Его дружеская улыбка не рассеяла всех сомнений Гвен.

– А как же другая половина? Что они говорят?

Он отвернулся.

– А до них тебе какое дело?

– Они считают меня мошенницей. Считают, что я веду здесь какую-то долгую игру. Что однажды они проснутся, а меня нет – удрала со всеми городскими сокровищами в заднем кармане. Или совращаю городскую молодежь. Или позорю Пендлфорд своим присутствием и мараю его репутацию.
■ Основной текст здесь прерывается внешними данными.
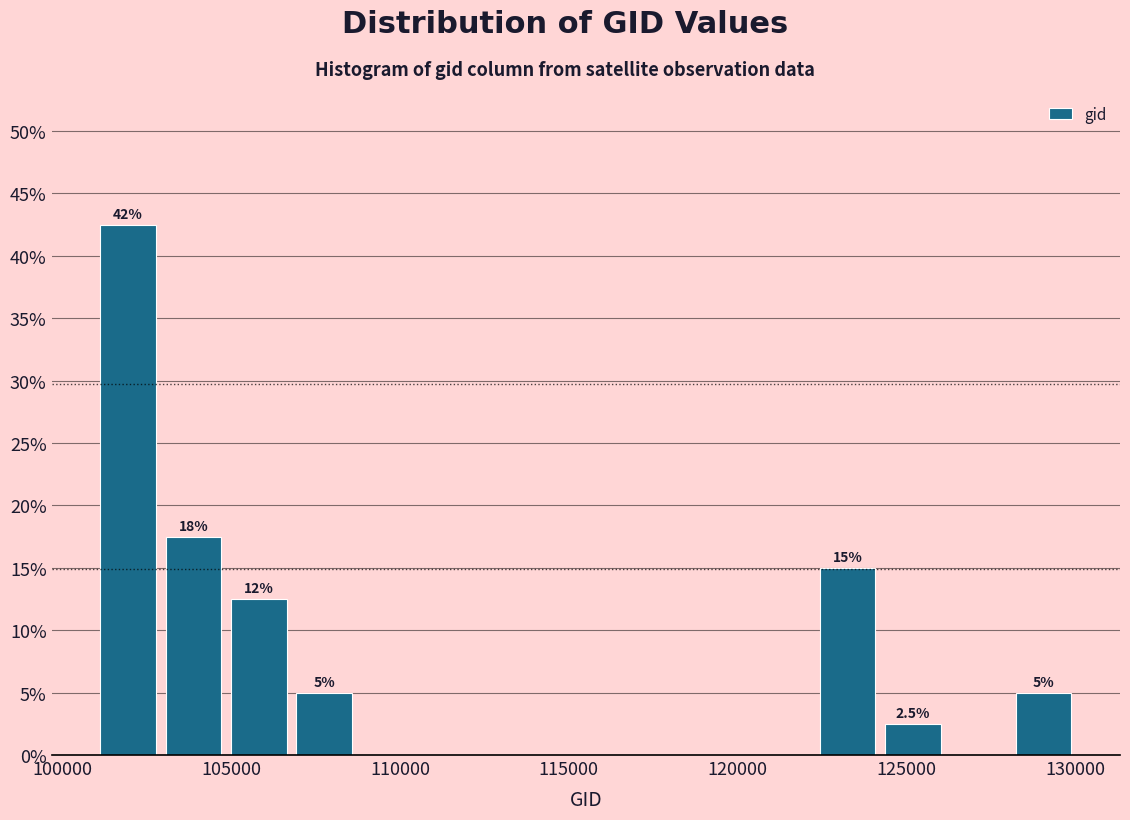

Around what value on the x-axis is the tallest bar? Give the approximate position of its centre, as read against the axis.

102000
Что из-за меня город не получит грантов на развитие и потеряет туристов.

– Стоп, Гвенни. Хватит. – Боб помахал бутылкой с очистителем. – Не драматизируй. Думаю, большинство об этом вообще не думает.

– Некоторые думают и, к сожалению, не только думают, но и говорят.

– Отвечать не собираешься?

– У меня такой вариант обычно не срабатывает, – ответила Гвен, думая о Руби.

– Может, тебе таки придется возвысить голос, – подал вдруг реплику Джек. От газеты он не оторвался и снова погрузился в молчание, так что Гвен посмотрела на Боба. Бармен вскинул брови и пожал плечами, как бы говоря: старость плюс алкогольная зависимость – что ты хочешь?